The Left Is Causing Real Harm to Real Children

None of these facts matter to the leftist ideologue. Those who believe racial identity is the most important facet of human existence will conclude it’s better for a child to grow up in an orphanage than to find a loving family overseas. They accept malnourishment, abuse, neglect, untreated special needs, trafficking, or poverty for a child rather than the horror of losing native culture and language. It’s a view that’s utterly perverse, segregationist, and anti-human, and it’s having real consequences for adoption policy in the United States.

Last fall, the Department of State, the federal agency tasked with regulating intercountry adoption, hosted an adoption policy symposium in Washington, D.C. It packed the speaking roster with anti-adoption ideologues, including one woman who declared the United States to be so racist that “it’s actually not okay to keep bringing black or brown children into this environment.” The State Department considered the symposium a success and is continuing to involve anti-adoption voices in policy discussions.

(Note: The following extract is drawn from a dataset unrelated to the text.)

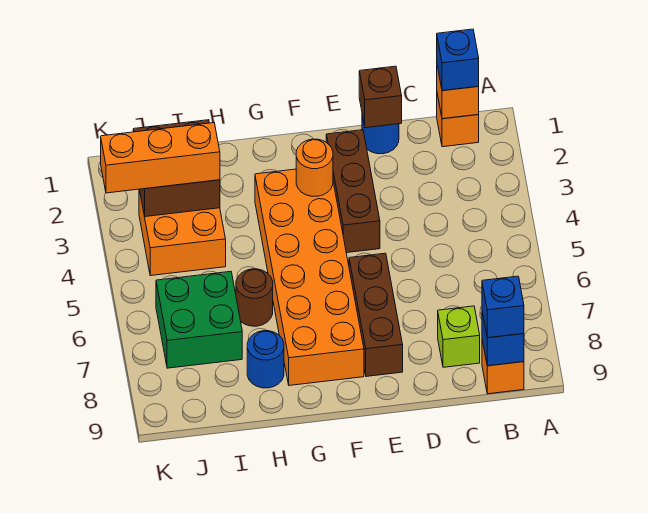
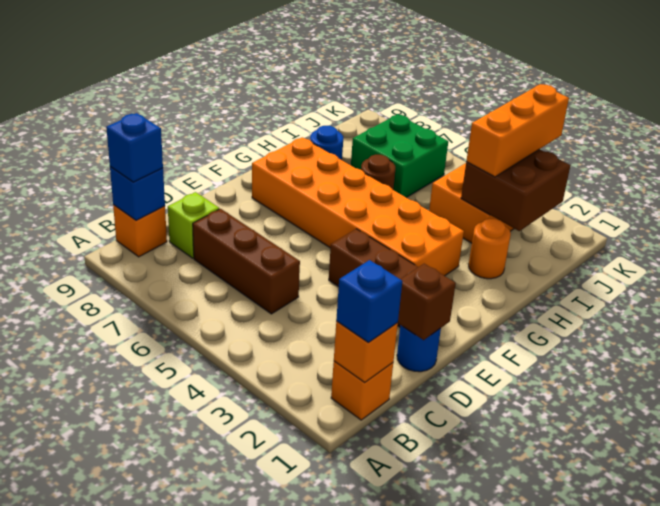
brown 1x3 brick [349,253,403,376] -> brown 1x3 brick moved to [193,209,300,314]
orange 1x1 round brick [296,139,333,196] -> orange 1x1 round brick moved to [469,218,511,279]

This is just one small example of the State Department’s ongoing, pervasive bias against adoption, about which I’ve written at length since 2016, and which requires urgent intervention from Congress or the president to save intercountry adoption from extinction. Far more harmful than merely a Twitter rant, leftist anti-adoption dogma is condemning thousands of real children to grow up without families.

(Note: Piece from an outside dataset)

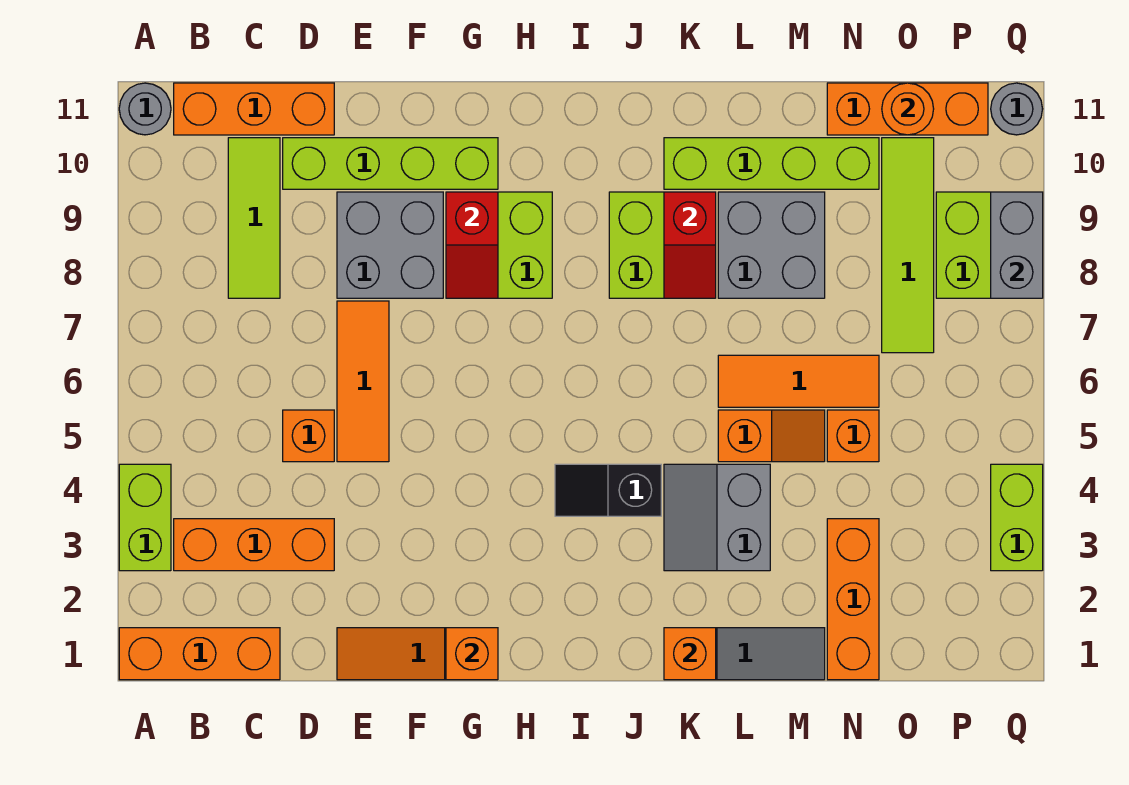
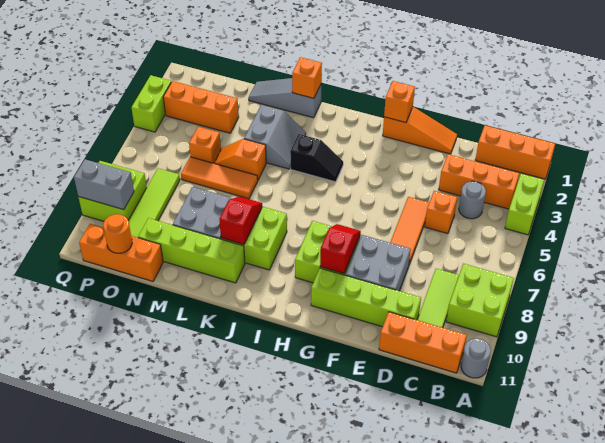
none -> lime 2x2 brick [446,264,514,337]
orange 1x3 brick [827,519,879,680] -> orange 1x3 brick turned to [163,81,239,133]
grey 1x2 brick [991,192,1043,298] -> grey 1x2 brick turned to [74,159,134,210]
grey 1x1 round brick [991,83,1042,135] -> grey 1x1 round brick moved to [459,181,486,219]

It would be irresponsible to write about intercountry adoption, racial issues, and corruption without acknowledging that real concerns exist in all these areas. Adopted children have experienced trauma, and adoptive families need training and support, which have vastly improved in recent years, to help their child heal and understand his identity. Every adoption requires smart, careful regulation to guard against exploitation and abuse.

If you were surprised to see Barrett’s family demonized as child traffickers and white saviors, with absolutely no evidence for these insinuations beyond the fact that they adopted two children from Haiti, don’t be. This isn’t uncommon. It isn’t just about the Supreme Court. This is the extreme left’s view of adoption, the family, and humanity. It’s hurting real children, and it’s worse than you think.